▶ **WHAT YOU SHOULD DO**: The expected response is a copy of every line in the entries below that includes the word "Lennox".

▶ **EXTRACTED RECORDS**:
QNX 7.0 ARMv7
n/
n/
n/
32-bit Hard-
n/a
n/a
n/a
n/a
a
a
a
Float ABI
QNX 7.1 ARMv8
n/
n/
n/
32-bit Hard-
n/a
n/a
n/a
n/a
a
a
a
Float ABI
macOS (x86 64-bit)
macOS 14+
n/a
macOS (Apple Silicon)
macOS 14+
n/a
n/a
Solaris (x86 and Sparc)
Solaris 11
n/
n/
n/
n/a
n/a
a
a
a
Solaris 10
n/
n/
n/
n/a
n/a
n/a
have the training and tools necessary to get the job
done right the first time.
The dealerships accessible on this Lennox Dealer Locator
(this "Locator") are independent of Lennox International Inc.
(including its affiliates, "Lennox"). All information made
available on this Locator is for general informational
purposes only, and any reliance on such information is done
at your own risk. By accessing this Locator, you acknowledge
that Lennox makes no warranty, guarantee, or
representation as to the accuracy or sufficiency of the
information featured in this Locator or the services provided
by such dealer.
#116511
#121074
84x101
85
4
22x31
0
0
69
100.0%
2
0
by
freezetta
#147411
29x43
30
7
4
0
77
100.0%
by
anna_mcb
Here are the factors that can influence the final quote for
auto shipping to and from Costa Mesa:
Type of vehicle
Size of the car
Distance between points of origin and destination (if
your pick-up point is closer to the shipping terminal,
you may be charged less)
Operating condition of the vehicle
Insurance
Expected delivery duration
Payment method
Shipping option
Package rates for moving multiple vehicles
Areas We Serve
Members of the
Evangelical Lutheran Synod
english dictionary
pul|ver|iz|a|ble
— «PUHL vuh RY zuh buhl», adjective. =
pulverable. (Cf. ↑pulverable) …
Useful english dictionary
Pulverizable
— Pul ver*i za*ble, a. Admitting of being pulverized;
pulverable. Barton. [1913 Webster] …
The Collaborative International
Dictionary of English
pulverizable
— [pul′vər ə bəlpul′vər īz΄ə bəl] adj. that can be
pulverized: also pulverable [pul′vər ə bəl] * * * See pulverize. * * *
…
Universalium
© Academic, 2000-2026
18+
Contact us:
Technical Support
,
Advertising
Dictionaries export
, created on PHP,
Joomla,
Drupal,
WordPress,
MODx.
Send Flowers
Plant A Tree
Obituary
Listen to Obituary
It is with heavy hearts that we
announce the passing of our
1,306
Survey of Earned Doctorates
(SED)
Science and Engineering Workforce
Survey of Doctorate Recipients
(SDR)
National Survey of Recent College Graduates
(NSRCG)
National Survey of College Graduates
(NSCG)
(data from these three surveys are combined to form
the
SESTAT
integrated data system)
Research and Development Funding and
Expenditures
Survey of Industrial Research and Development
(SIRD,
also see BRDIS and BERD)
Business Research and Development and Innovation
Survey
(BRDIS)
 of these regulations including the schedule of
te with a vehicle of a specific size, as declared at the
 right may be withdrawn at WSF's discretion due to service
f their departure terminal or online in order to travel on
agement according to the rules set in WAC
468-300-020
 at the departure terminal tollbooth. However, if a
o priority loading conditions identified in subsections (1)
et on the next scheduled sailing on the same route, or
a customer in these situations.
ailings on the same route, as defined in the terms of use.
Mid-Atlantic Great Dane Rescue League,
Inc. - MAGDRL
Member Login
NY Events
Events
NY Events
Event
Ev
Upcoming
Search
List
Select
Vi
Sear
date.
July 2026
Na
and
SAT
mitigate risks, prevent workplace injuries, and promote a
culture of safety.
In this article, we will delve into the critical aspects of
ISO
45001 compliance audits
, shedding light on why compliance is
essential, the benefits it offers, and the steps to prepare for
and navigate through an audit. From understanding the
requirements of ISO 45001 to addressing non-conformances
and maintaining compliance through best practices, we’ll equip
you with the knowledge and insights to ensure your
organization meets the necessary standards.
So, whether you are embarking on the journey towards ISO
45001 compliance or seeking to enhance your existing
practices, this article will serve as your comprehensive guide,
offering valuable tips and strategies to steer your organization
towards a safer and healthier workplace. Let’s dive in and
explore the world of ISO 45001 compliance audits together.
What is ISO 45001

▶ **EXERCISE ANSWER**:
The dealerships accessible on this Lennox Dealer Locator
(this "Locator") are independent of Lennox International Inc.
(including its affiliates, "Lennox"). All information made
that Lennox makes no warranty, guarantee, or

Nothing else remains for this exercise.